* _Available records_
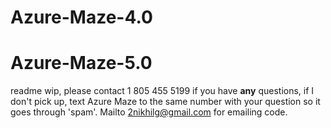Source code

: # Azure-Maze-4.0
# Azure-Maze-5.0
readme wip, please contact 1 805 455 5199 if you have **any** questions, if I don't pick up, text Azure Maze to the same number with your question so it goes through 'spam'. Mailto 2nikhilg@gmail.com for emailing code.
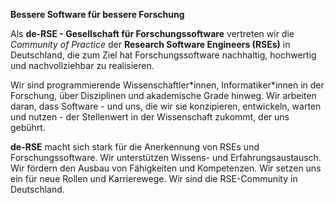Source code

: **Bessere Software für bessere Forschung**

Als **de-RSE - Gesellschaft für Forschungssoftware** vertreten wir die *Community of Practice* der **Research Software Engineers (RSEs)** in Deutschland, die zum Ziel hat Forschungssoftware nachhaltig, hochwertig und nachvollziehbar zu realisieren.

Wir sind programmierende Wissenschaftler\*innen, Informatiker\*innen in der Forschung, über Disziplinen und akademische Grade hinweg. Wir arbeiten daran, dass Software - und uns, die wir sie konzipieren, entwickeln, warten und nutzen - der Stellenwert in der Wissenschaft zukommt, der uns gebührt.

**de-RSE** macht sich stark für die Anerkennung von RSEs und Forschungssoftware. Wir unterstützen Wissens- und Erfahrungsaustausch. Wir fördern den Ausbau von Fähigkeiten und Kompetenzen. Wir setzen uns ein für neue Rollen und Karrierewege. Wir sind die RSE-Community in Deutschland.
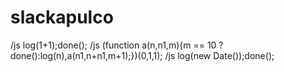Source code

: # slackapulco
/js log(1+1);done();
/js (function a(n,n1,m){m == 10 ? done():log(n),a(n1,n+n1,m+1);})(0,1,1);
/js log(new Date());done();
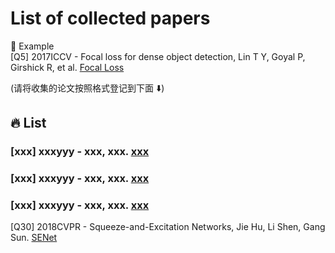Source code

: # List of collected papers
🌻 Example <br> 
[Q5] 2017ICCV - Focal loss for dense object detection, Lin T Y, Goyal P, Girshick R, et al. [Focal Loss](https://openaccess.thecvf.com/content_ICCV_2017/papers/Lin_Focal_Loss_for_ICCV_2017_paper.pdf)

(请将收集的论文按照格式登记到下面 ⬇️)

## 🔥 List
### [xxx] xxxyyy - xxx, xxx. [xxx](yyy)
### [xxx] xxxyyy - xxx, xxx. [xxx](yyy)
### [xxx] xxxyyy - xxx, xxx. [xxx](yyy)

[Q30] 2018CVPR - Squeeze-and-Excitation Networks, Jie Hu, Li Shen, Gang Sun. [SENet](https://openaccess.thecvf.com/content_cvpr_2018/papers/Hu_Squeeze-and-Excitation_Networks_CVPR_2018_paper.pdf)
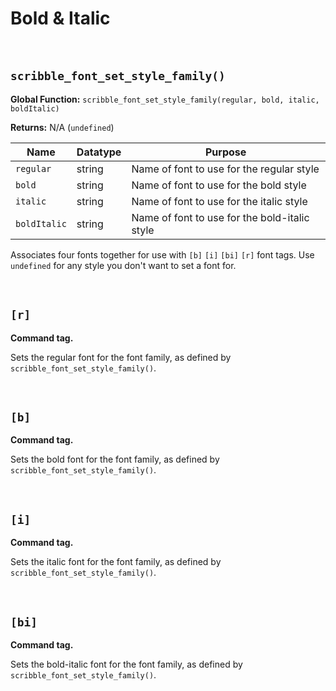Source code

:# Bold & Italic

&nbsp;

## `scribble_font_set_style_family()`

**Global Function:** `scribble_font_set_style_family(regular, bold, italic, boldItalic)`

**Returns:** N/A (`undefined`)

|Name        |Datatype|Purpose                                      |
|------------|--------|---------------------------------------------|
|`regular`   |string  |Name of font to use for the regular style    |
|`bold`      |string  |Name of font to use for the bold style       |
|`italic`    |string  |Name of font to use for the italic style     |
|`boldItalic`|string  |Name of font to use for the bold-italic style|

Associates four fonts together for use with `[b]` `[i]` `[bi]` `[r]` font tags. Use `undefined` for any style you don't want to set a font for.

&nbsp;

## `[r]`

**Command tag.** 

Sets the regular font for the font family, as defined by `scribble_font_set_style_family()`.

&nbsp;

## `[b]`

**Command tag.**

Sets the bold font for the font family, as defined by `scribble_font_set_style_family()`.

&nbsp;

## `[i]`

**Command tag.**

Sets the italic font for the font family, as defined by `scribble_font_set_style_family()`.

&nbsp;

## `[bi]`

**Command tag.**

Sets the bold-italic font for the font family, as defined by `scribble_font_set_style_family()`.
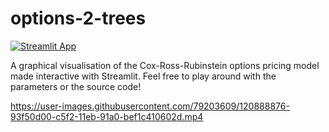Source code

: # options-2-trees

[![Streamlit App](https://static.streamlit.io/badges/streamlit_badge_black_white.svg)](https://share.streamlit.io/t0nychn/options-2-trees/main/final.py) 

A graphical visualisation of the Cox-Ross-Rubinstein options pricing model made interactive with Streamlit. Feel free to play around with the parameters or the source code!

https://user-images.githubusercontent.com/79203609/120888876-93f50d00-c5f2-11eb-91a0-bef1c410602d.mp4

* _Job_
List every line above that contains the string "Streamlit", reproducing each one in full.

* _Response below_
[![Streamlit App](https://static.streamlit.io/badges/streamlit_badge_black_white.svg)](https://share.streamlit.io/t0nychn/options-2-trees/main/final.py) 
A graphical visualisation of the Cox-Ross-Rubinstein options pricing model made interactive with Streamlit. Feel free to play around with the parameters or the source code!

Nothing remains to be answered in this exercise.